• _Request 1_: Using the book review about mushroom experiences, explain in one to three sentences why the reviewer feels able to vouch for Ball's presentation and approach.
• _Request 2_: Continue the book review about mushroom experiences from where it stops.

If you know someone who's done mushrooms and had a "bad trip" and says "I'm never doing that again," this is the book to give them in order to help them understand the process(es) of what the neophyte experienced (or what the mushroom delivered). Indeed, mushrooms are a reflection of the self (mushrooms don't produce the thoughts, they're your own subconscious thoughts brought forth), and to polish the self we must look into the mirror, accept it with love and beauty, rather than loathing and disgust. And here Ball also explains much of what can be expected (as far as what can be delivered with the English language) on the heavier "full blown" experiences in which one seems to connect with everything, the divine.
Ball also covers directing the experience so as to gain the most out of it; the pros and cons, the facts of ritual, recognizing patterns, maintaining the "witness" position during your experience, or as I personally call it "the observer".
I also agree with much of the way Ball presents his case of the experience and what to expect, as well as his suggestions in dealing with issues/circumstances that may arise during the experience. As someone who has personally experienced these mushrooms countless hundreds of times, I can attest to his presentation and approach, as I had attempted a similar writing with much less success six years ago. Ball clearly understands much of the deeper meaning behind these experiences, and he's not afraid to discuss it openly.

• _Items_:
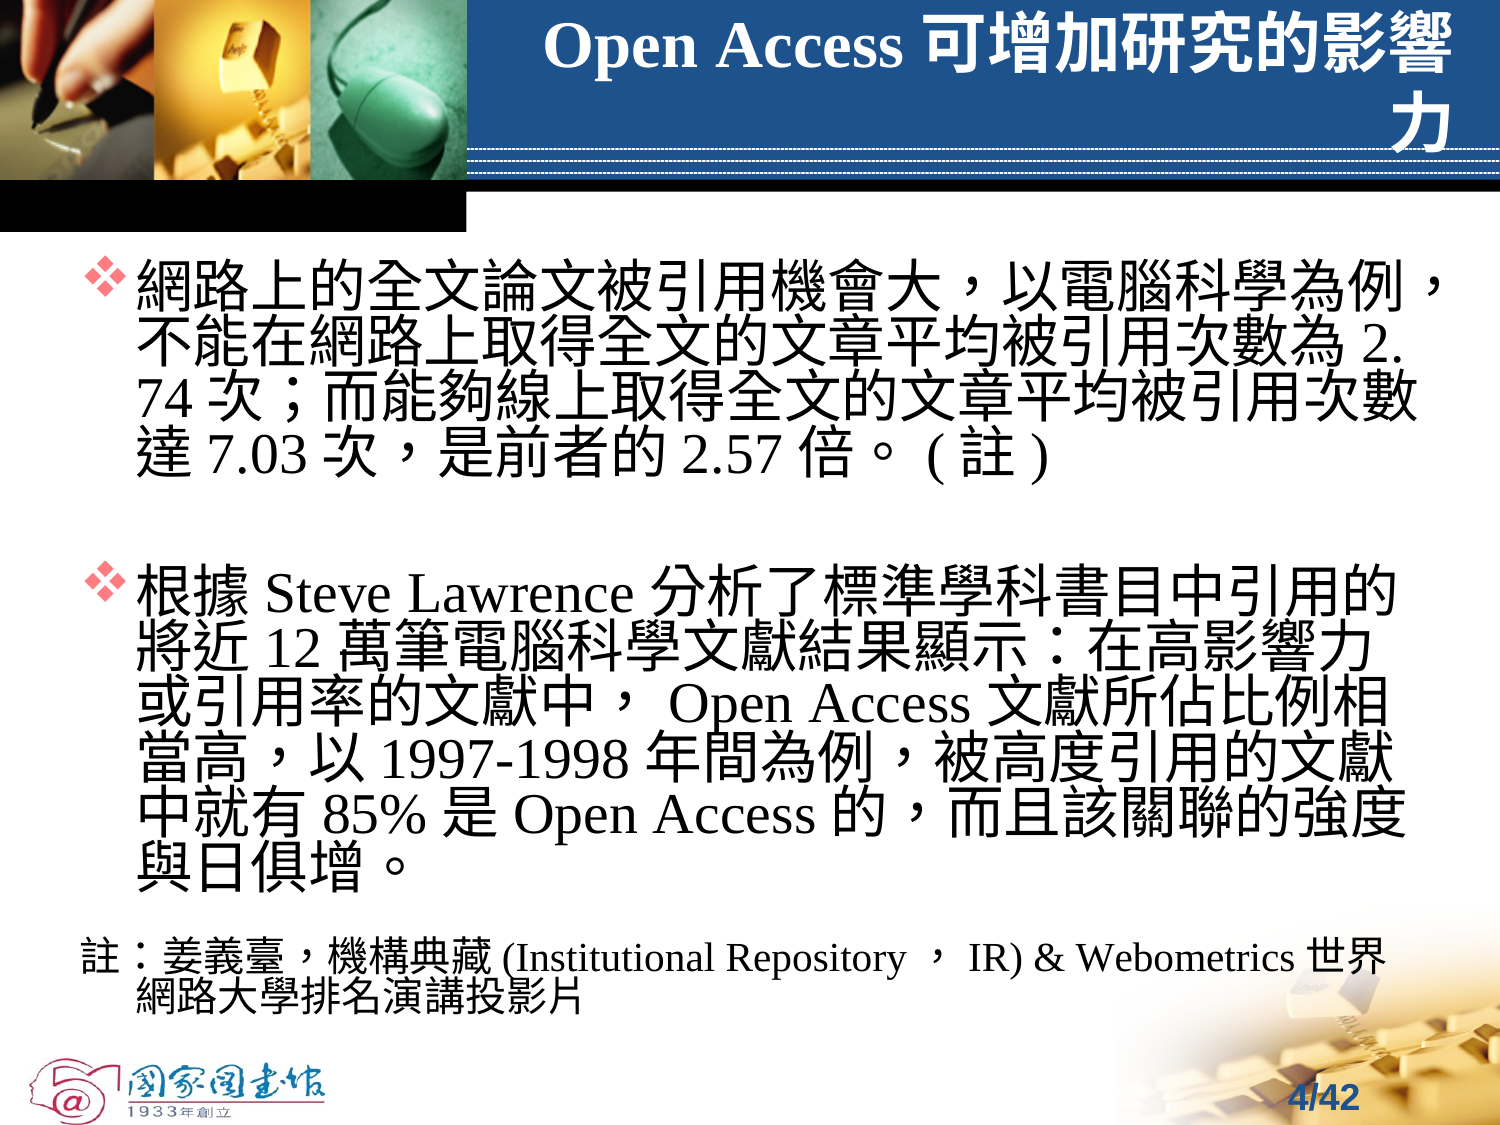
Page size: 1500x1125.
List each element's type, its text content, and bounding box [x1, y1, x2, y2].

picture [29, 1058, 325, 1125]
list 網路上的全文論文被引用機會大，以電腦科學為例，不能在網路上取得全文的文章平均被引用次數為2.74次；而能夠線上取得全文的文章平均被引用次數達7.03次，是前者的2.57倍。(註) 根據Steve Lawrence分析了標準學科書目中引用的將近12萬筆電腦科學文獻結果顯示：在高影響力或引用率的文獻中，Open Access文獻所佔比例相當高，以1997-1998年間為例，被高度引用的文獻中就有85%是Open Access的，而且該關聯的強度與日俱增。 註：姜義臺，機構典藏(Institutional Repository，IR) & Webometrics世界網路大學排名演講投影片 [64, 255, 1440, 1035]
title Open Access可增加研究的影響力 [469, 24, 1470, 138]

• _Final result 1_: The reviewer has personally experienced these mushrooms countless hundreds of times. The reviewer also tried a similar piece of writing six years ago, with much less success.

• _Final result 2_:
This is not a book heavy on citations, if it has any at all, other than a suggested reading list. It is a quick read. However, although written by a doctor/Ph.D., it is clearly not written to be heavily academic. It's meant to be, in my opinion, a practical guide, and for this purpose, it delivers. And since I began reading it 3 days ago, I've already recommended it to several others, both neophytes and experienced users.
For those who want a more detailed and heavier academic work, I also recommend Antipodes of the Mind, Charting the Phenomenology of the Ayahuasca Experience, by Professor Benny Shanon, Oxford Press, 2002. Though Shanon's book is not a guide, it is the most amazing presentation of the Ayahuasca experience ever written - and its pages have implications on mushrooms and other entheogens.
Mushroom Wisdom might also be a great book for would-be initiates into the Santo Daime, or Native American Church, etc, since it breaks things down into a practical and applicable, not overly new agey approach.
For the beginner or expert, buy it.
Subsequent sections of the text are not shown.